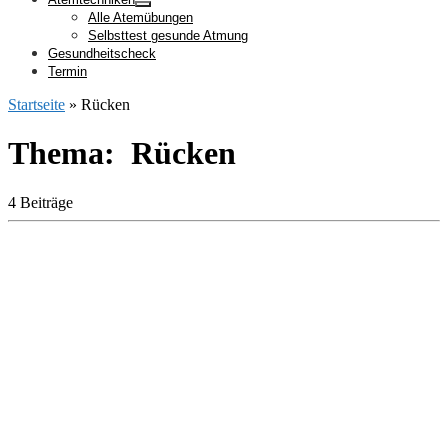
Alle Atemübungen
Selbsttest gesunde Atmung
Gesundheitscheck
Termin
Startseite
»
Rücken
Thema: Rücken
4 Beiträge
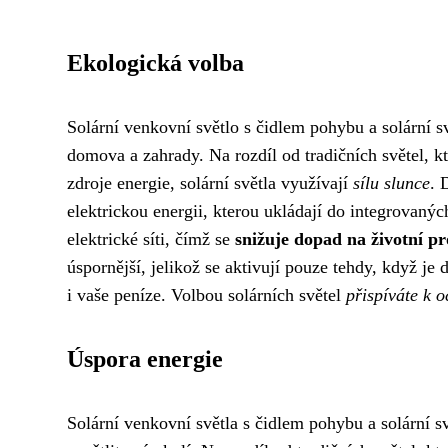
Ekologická volba
Solární venkovní světlo s čidlem pohybu a solární s
domova a zahrady. Na rozdíl od tradičních světel, kt
zdroje energie, solární světla využívají
sílu slunce
. 
elektrickou energii, kterou ukládají do integrovanýc
elektrické síti, čímž se
snižuje dopad na životní pr
úspornější, jelikož se aktivují pouze tehdy, když je
i vaše peníze. Volbou solárních světel
přispíváte k o
Úspora energie
Solární venkovní světla s čidlem pohybu a solární sv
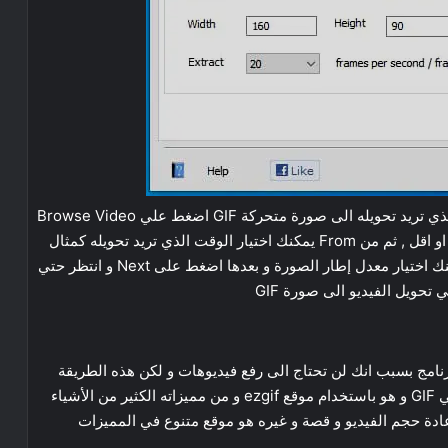
سوف يكون هذا شكل البرنامج اولاً من اجل اضافة الفيديو الذي تريد تحويله الى صورة متحركة GIF اضغط علي Browse Video
واختر الفيديو و يجب أن لا يكون طويل و إنما لا يتعدى دقيقة او اقل , ثم من From يمكنك اختيار الوقت الذي تريد تحويله كمثال
من بداية الثانية 00:20 إلى الثانية 00:60 و في Extract يمكنك اختيار معدل إطار الصورة و بعدها اضغط على Next و انتظر حتي
رنامج بسبب انك لن تحتاج الى رفع فيديوهات و لكن هذه الطريقة
تحتاج الى استخدام الانترنت من اجل رفع الفيديو وتحويله الي GIF و هو باستخدام موقع ezgif و من مميزاته الكثير من الأشياء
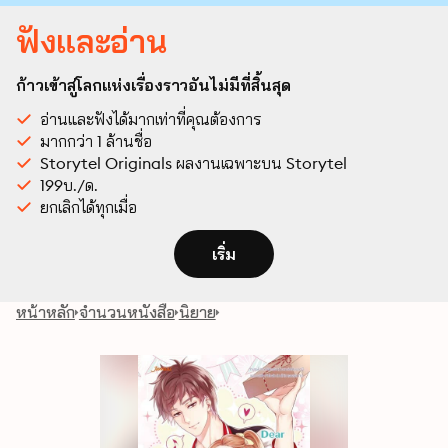
ฟังและอ่าน
ก้าวเข้าสู่โลกแห่งเรื่องราวอันไม่มีที่สิ้นสุด
อ่านและฟังได้มากเท่าที่คุณต้องการ
มากกว่า 1 ล้านชื่อ
Storytel Originals ผลงานเฉพาะบน Storytel
199บ./ด.
ยกเลิกได้ทุกเมื่อ
เริ่ม
หน้าหลัก
จำนวนหนังสือ
นิยาย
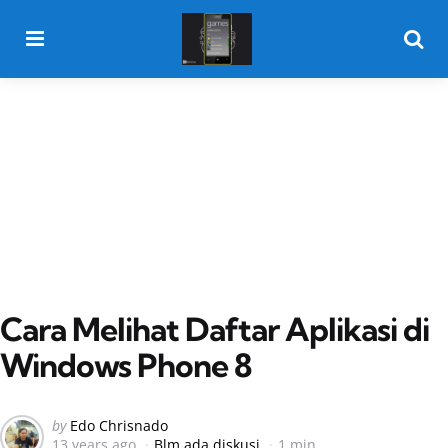
Menu
Searc
Cara Melihat Daftar Aplikasi di
Windows Phone 8
Posted
by
Edo Chrisnado
13 years ago
Blm ada diskusi
1 min
by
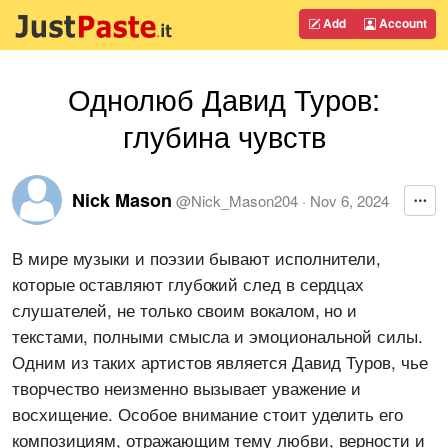
Add
Account
Однолюб Давид Туров:
глубина чувств
Nick Mason
@
Nick_Mason204
·
Nov 6, 2024
В мире музыки и поэзии бывают исполнители,
которые оставляют глубокий след в сердцах
слушателей, не только своим вокалом, но и
текстами, полными смысла и эмоциональной силы.
Одним из таких артистов является Давид Туров, чье
творчество неизменно вызывает уважение и
восхищение. Особое внимание стоит уделить его
композициям, отражающим тему любви, верности и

* [About this task]: Wherever "energie" occurs in the records above, copy the line it sits in.

* [Answer space]:
zdroje energie, solární světla využívají
Úspora energie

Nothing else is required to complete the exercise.